Junior closer Abram Williams has been a big part of that effort throughout the first half of the season, as he’s already broken the program’s single-season record for most saves in a season with a month still left to go. Williams is also closing in on the all-time saves record, currently held by former RU closer Brett Lieberman.
Williams’ bid to become the best closer in RU history has taken a long and bumpy road. For one, this is the first year in quite a while that the Highs have been competitive in the Big South; Head Coach Joe Raccuia has since breathed new life into a program that had finished below the .500 mark seven consecutive years before he came into the job. Needless to say, save situations for Williams were few and far between before the Highs caught fire last year and have built on that success this year; the team owns a .563 win percentage in that time.
“The most exciting thing is that we still have a lot more games left,” Williams said. “We’re on pace to break the school record, and do a whole lot more than what we’ve done in the past. This year, we’re beating good teams and we’re beating them on a regular basis.”
Williams has a valid point; the Highs beat Auburn University and East Tennessee State University earlier this year, and both teams were nationally ranked when RU beat them. The team is experiencing a phenomenon that has been missing in recent years; they’re not just beating good teams, they’re beating great ones.
“No one on this team is planning on ending the season in the middle of May,” Williams said. “We want to still be playing baseball on into June. That’s our goal, the NCAA tournament and Super Regionals.”
In spite of the records that he’s setting, Williams was sure to emphasize the importance of finishing strong and keeping the focus on the team.
When he set the record for most saves in a season with two in the same day on a doubleheader day against Winthrop University, Williams said that “Honestly, I’m not even worried about records. I’m just happy that we’re winning and hopefully we’ll continue doing what we need to do. I just hope we can build on all of this.”

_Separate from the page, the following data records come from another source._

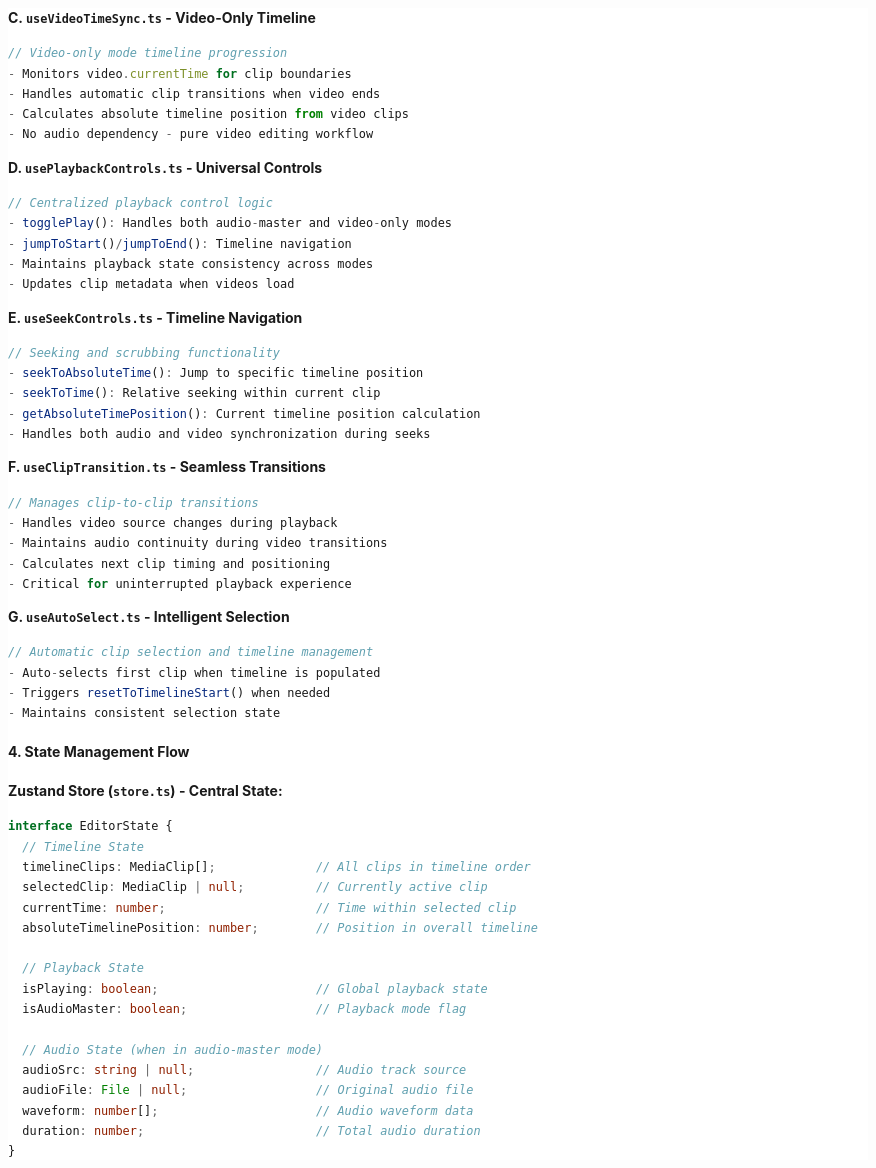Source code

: **C. `useVideoTimeSync.ts` - Video-Only Timeline**
```typescript
// Video-only mode timeline progression
- Monitors video.currentTime for clip boundaries
- Handles automatic clip transitions when video ends
- Calculates absolute timeline position from video clips
- No audio dependency - pure video editing workflow
```

**D. `usePlaybackControls.ts` - Universal Controls**
```typescript
// Centralized playback control logic
- togglePlay(): Handles both audio-master and video-only modes
- jumpToStart()/jumpToEnd(): Timeline navigation
- Maintains playback state consistency across modes
- Updates clip metadata when videos load
```

**E. `useSeekControls.ts` - Timeline Navigation**
```typescript
// Seeking and scrubbing functionality
- seekToAbsoluteTime(): Jump to specific timeline position
- seekToTime(): Relative seeking within current clip
- getAbsoluteTimePosition(): Current timeline position calculation
- Handles both audio and video synchronization during seeks
```

**F. `useClipTransition.ts` - Seamless Transitions**
```typescript
// Manages clip-to-clip transitions
- Handles video source changes during playback
- Maintains audio continuity during video transitions
- Calculates next clip timing and positioning
- Critical for uninterrupted playback experience
```

**G. `useAutoSelect.ts` - Intelligent Selection**
```typescript
// Automatic clip selection and timeline management
- Auto-selects first clip when timeline is populated
- Triggers resetToTimelineStart() when needed
- Maintains consistent selection state
```

#### **4. State Management Flow**

**Zustand Store (`store.ts`) - Central State:**
```typescript
interface EditorState {
  // Timeline State
  timelineClips: MediaClip[];              // All clips in timeline order
  selectedClip: MediaClip | null;          // Currently active clip
  currentTime: number;                     // Time within selected clip
  absoluteTimelinePosition: number;        // Position in overall timeline
  
  // Playback State
  isPlaying: boolean;                      // Global playback state
  isAudioMaster: boolean;                  // Playback mode flag
  
  // Audio State (when in audio-master mode)
  audioSrc: string | null;                 // Audio track source
  audioFile: File | null;                  // Original audio file
  waveform: number[];                      // Audio waveform data
  duration: number;                        // Total audio duration
}
```
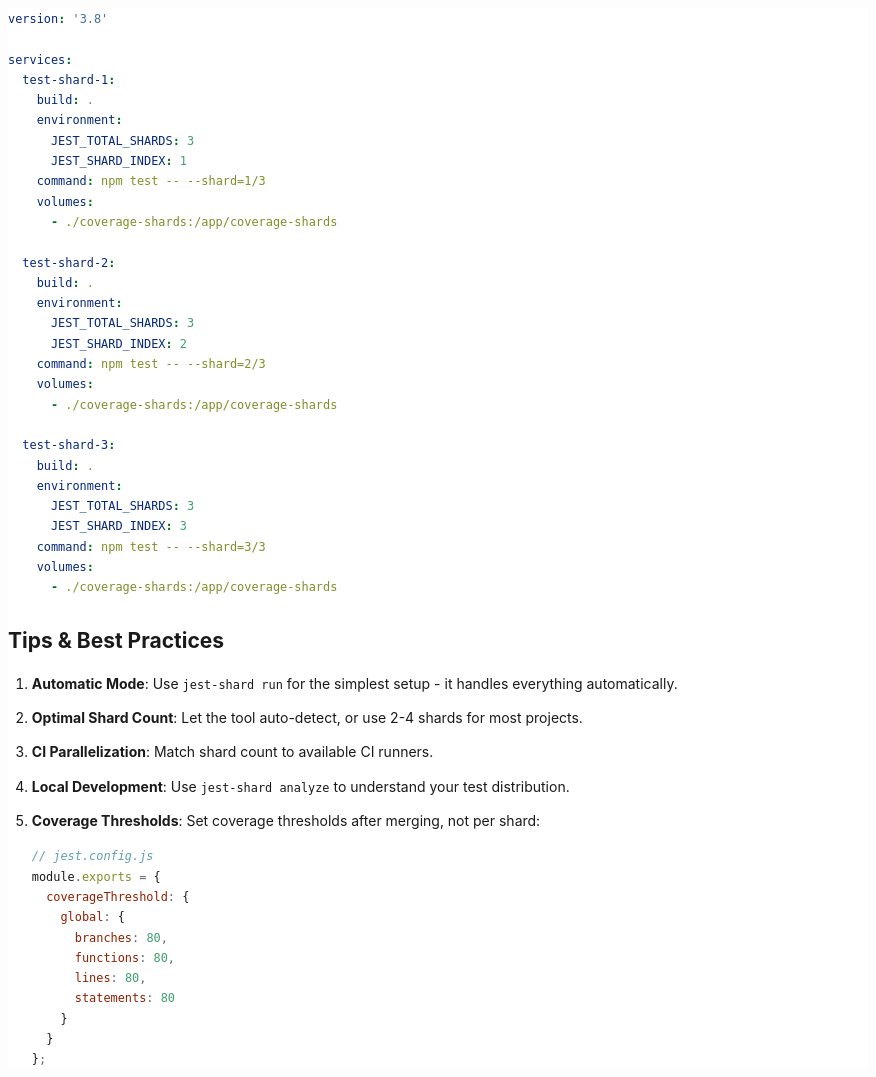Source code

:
 ```yaml
version: '3.8'

services:
  test-shard-1:
    build: .
    environment:
      JEST_TOTAL_SHARDS: 3
      JEST_SHARD_INDEX: 1
    command: npm test -- --shard=1/3
    volumes:
      - ./coverage-shards:/app/coverage-shards

  test-shard-2:
    build: .
    environment:
      JEST_TOTAL_SHARDS: 3
      JEST_SHARD_INDEX: 2
    command: npm test -- --shard=2/3
    volumes:
      - ./coverage-shards:/app/coverage-shards

  test-shard-3:
    build: .
    environment:
      JEST_TOTAL_SHARDS: 3
      JEST_SHARD_INDEX: 3
    command: npm test -- --shard=3/3
    volumes:
      - ./coverage-shards:/app/coverage-shards
```

## Tips & Best Practices

1. **Automatic Mode**: Use `jest-shard run` for the simplest setup - it handles everything automatically.

2. **Optimal Shard Count**: Let the tool auto-detect, or use 2-4 shards for most projects.

3. **CI Parallelization**: Match shard count to available CI runners.

4. **Local Development**: Use `jest-shard analyze` to understand your test distribution.

5. **Coverage Thresholds**: Set coverage thresholds after merging, not per shard:
   ```javascript
   // jest.config.js
   module.exports = {
     coverageThreshold: {
       global: {
         branches: 80,
         functions: 80,
         lines: 80,
         statements: 80
       }
     }
   };
   ```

Williams, who was raised in Radford and attended Radford High School, was redshirted in his freshman year after an elbow injury in 2008 sidelined him for the rest of the season. It was later revealed that the up-and-coming pitcher’s arm would require Tommy John surgery, a procedure that has a notoriously bleak recovery outlook. Many professionals who undergo Tommy John are never the same afterward, and too many collegiate and high school pitchers never throw another inning of competitive baseball as a result of throwing out their arm.
“After I had my surgery, I basically said to myself ‘I am going to do whatever it takes to get back,’” Williams said. “When it happened, I really didn’t think I was going to be able to come back as good or better than what I had been.”
Williams did recover, though. Ten months later he was back on the mound, throwing harder and faster than ever. The 2009 season saw Williams throw 12 consecutive scoreless innings, including an eight-inning shutout against UNC Asheville. Williams was back, and he wasn’t going away.
Since his return from his injury, Williams has moved into more of a relief role, taking the mound only after starters like senior Bobby Bolling, junior Mark Peterson and sophomore Eddie Butler have been knocked out of the game. It’s then up to Williams to take the mound, and mow down the competition.
“I’m glad I decided to come back, definitely,” Williams said. “Playing for coach [Raccuia] has been a great experience. He came in the same year that I came in, and I’m glad I can be a part of his vision for the team. Hopefully we can just keep on winning games, and break the school record because there’s still so much more to be done.”